Assignment =
Please change "杞人忧天" to "庸人自扰" in the data, starting with the line that contains "这洋洋洒洒一串，各种吹逼和胡扯就懒得一一怼了。" and going on through the end of the data. Give those lines again with everything else unchanged.

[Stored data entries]
+---+

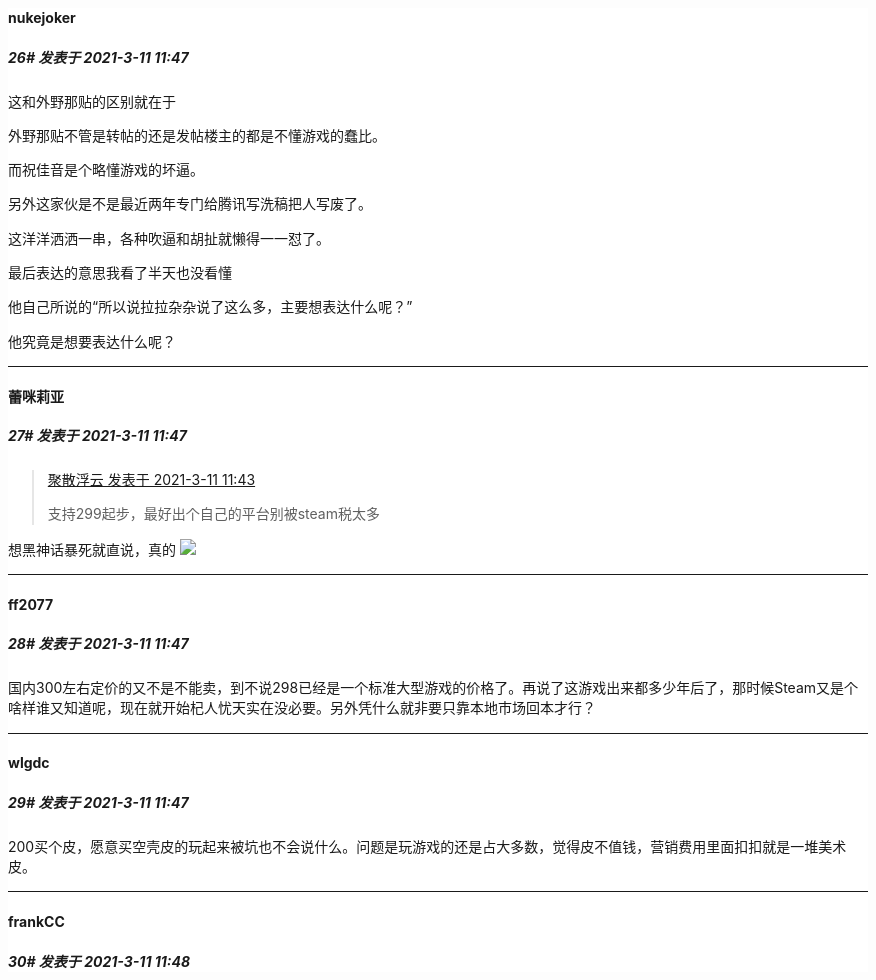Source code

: ####  nukejoker  
##### 26#       发表于 2021-3-11 11:47


这和外野那贴的区别就在于

外野那贴不管是转帖的还是发帖楼主的都是不懂游戏的蠢比。

而祝佳音是个略懂游戏的坏逼。


另外这家伙是不是最近两年专门给腾讯写洗稿把人写废了。

这洋洋洒洒一串，各种吹逼和胡扯就懒得一一怼了。

最后表达的意思我看了半天也没看懂

他自己所说的“所以说拉拉杂杂说了这么多，主要想表达什么呢？”


他究竟是想要表达什么呢？


*****

####  蕾咪莉亚  
##### 27#       发表于 2021-3-11 11:47


<blockquote><a href="httphttps://bbs.saraba1st.com/2b/forum.php?mod=redirect&amp;goto=findpost&amp;pid=50586272&amp;ptid=1992567" target="_blank">聚散浮云 发表于 2021-3-11 11:43</a>

支持299起步，最好出个自己的平台别被steam税太多</blockquote>
想黑神话暴死就直说，真的 <img src="https://static.saraba1st.com/image/smiley/face2017/067.png" referrerpolicy="no-referrer">


*****

####  ff2077  
##### 28#       发表于 2021-3-11 11:47


国内300左右定价的又不是不能卖，到不说298已经是一个标准大型游戏的价格了。再说了这游戏出来都多少年后了，那时候Steam又是个啥样谁又知道呢，现在就开始杞人忧天实在没必要。另外凭什么就非要只靠本地市场回本才行？


*****

####  wlgdc  
##### 29#       发表于 2021-3-11 11:47


200买个皮，愿意买空壳皮的玩起来被坑也不会说什么。问题是玩游戏的还是占大多数，觉得皮不值钱，营销费用里面扣扣就是一堆美术皮。


*****

####  frankCC  
##### 30#       发表于 2021-3-11 11:48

+---+

Result of the exercise =
这洋洋洒洒一串，各种吹逼和胡扯就懒得一一怼了。

最后表达的意思我看了半天也没看懂

他自己所说的“所以说拉拉杂杂说了这么多，主要想表达什么呢？”


他究竟是想要表达什么呢？


*****

####  蕾咪莉亚  
##### 27#       发表于 2021-3-11 11:47


<blockquote><a href="httphttps://bbs.saraba1st.com/2b/forum.php?mod=redirect&amp;goto=findpost&amp;pid=50586272&amp;ptid=1992567" target="_blank">聚散浮云 发表于 2021-3-11 11:43</a>

支持299起步，最好出个自己的平台别被steam税太多</blockquote>
想黑神话暴死就直说，真的 <img src="https://static.saraba1st.com/image/smiley/face2017/067.png" referrerpolicy="no-referrer">


*****

####  ff2077  
##### 28#       发表于 2021-3-11 11:47


国内300左右定价的又不是不能卖，到不说298已经是一个标准大型游戏的价格了。再说了这游戏出来都多少年后了，那时候Steam又是个啥样谁又知道呢，现在就开始庸人自扰实在没必要。另外凭什么就非要只靠本地市场回本才行？


*****

####  wlgdc  
##### 29#       发表于 2021-3-11 11:47


200买个皮，愿意买空壳皮的玩起来被坑也不会说什么。问题是玩游戏的还是占大多数，觉得皮不值钱，营销费用里面扣扣就是一堆美术皮。


*****

####  frankCC  
##### 30#       发表于 2021-3-11 11:48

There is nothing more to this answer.